As we argue in our Strategic Agenda for the Digital Commons, public funding will play a critical role in maintaining plurality and resilience within digital infrastructures. Publicly supported recommender systems can offer alternatives that are not driven by commercial incentives and better aligned with the public-interest function of curating how people encounter content online.

Ensuring the safety and integrity of spaces that host public discourse is also fundamentally a public responsibility, requiring stable investment to guarantee that it serves society rather than commercial imperatives. Leaving such critical societal infrastructure solely in private hands creates dependencies that undermine their reliability, accessibility, and alignment with democratic values. Funding for such infrastructures could then be anchored within proposals for an EU Sovereign Tech Fund, tied to a more expansive vision of sovereignty.

As the technical infrastructure develops, civil society must also have space to participate. Building these platforms raises critical questions about speech, harm, trust, and safety—questions that are not purely technical. Civil society organizations play a vital role in shaping responsible and inclusive responses.

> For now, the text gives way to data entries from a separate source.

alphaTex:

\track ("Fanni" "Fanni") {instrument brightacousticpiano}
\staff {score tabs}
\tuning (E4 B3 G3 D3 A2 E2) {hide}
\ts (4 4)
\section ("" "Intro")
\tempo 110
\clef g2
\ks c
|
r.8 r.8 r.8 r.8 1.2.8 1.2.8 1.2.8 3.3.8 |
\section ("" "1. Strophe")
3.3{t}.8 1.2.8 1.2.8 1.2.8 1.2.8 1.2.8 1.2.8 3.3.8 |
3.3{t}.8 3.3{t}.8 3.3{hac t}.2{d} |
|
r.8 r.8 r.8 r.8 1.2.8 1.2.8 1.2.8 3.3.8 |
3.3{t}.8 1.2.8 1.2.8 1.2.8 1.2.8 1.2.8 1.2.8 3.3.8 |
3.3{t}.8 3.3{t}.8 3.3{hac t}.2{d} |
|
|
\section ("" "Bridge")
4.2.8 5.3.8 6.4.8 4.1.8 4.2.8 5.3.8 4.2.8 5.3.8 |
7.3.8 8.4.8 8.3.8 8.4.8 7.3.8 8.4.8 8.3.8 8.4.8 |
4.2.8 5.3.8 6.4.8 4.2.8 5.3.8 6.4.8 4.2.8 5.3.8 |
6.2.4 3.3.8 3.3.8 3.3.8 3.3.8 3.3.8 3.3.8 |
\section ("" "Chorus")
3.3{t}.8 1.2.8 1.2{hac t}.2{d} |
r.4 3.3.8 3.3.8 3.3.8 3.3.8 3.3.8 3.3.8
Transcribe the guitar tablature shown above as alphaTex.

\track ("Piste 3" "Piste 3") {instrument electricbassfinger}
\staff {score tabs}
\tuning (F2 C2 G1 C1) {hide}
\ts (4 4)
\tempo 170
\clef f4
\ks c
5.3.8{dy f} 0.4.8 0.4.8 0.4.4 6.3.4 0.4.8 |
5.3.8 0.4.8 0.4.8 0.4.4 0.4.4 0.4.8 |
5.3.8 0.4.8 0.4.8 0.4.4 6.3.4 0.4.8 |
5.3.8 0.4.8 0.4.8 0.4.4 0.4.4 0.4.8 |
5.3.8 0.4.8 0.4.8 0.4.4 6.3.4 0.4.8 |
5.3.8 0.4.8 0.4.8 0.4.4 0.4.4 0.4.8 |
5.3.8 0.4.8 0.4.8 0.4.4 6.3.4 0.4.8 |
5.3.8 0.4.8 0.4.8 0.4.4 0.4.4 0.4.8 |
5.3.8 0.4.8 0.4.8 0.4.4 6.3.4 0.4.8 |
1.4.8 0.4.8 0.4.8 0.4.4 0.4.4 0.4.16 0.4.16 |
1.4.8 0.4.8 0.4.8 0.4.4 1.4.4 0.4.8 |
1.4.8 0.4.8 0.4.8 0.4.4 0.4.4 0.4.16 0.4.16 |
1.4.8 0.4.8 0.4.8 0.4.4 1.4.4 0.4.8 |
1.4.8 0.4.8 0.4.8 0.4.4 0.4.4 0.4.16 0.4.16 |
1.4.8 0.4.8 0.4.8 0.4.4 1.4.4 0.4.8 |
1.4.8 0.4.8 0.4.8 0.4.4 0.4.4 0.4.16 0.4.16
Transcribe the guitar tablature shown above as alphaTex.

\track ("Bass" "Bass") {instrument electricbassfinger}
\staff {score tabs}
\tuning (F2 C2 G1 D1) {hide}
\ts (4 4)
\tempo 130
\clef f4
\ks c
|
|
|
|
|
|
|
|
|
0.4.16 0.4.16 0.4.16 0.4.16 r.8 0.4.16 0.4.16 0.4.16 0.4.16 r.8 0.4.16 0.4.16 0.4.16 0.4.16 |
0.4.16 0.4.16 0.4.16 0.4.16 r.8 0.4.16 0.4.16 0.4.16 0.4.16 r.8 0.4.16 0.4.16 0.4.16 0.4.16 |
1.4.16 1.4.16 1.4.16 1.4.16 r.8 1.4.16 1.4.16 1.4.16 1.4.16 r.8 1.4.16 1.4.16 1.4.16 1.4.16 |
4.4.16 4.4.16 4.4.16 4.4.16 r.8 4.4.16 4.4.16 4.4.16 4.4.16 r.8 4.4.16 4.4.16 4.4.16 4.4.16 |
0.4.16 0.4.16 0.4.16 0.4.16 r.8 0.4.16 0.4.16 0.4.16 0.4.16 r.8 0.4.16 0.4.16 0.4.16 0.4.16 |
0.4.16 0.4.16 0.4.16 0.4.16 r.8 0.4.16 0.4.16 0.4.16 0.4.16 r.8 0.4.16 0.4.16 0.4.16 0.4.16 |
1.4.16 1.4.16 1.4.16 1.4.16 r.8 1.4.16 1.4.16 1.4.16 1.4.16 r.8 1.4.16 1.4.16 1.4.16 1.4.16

Commons-based decision-making structures are especially valuable for addressing questions around moderation and curation. Grounding these decisions in participatory governance makes them more sustainable and better aligned with the values and needs of the communities that inhabit these spaces.

Eurosky signals a growing focus on building real alternatives to Big Tech platforms. Creating these spaces isn’t a purely technical project, and public funding will be critical in the sustainable provision of what are essentially public functions. Collaboration between civil society, the commons, and the public sector remains central to making these spaces safe, resilient, and truly public-interest driven.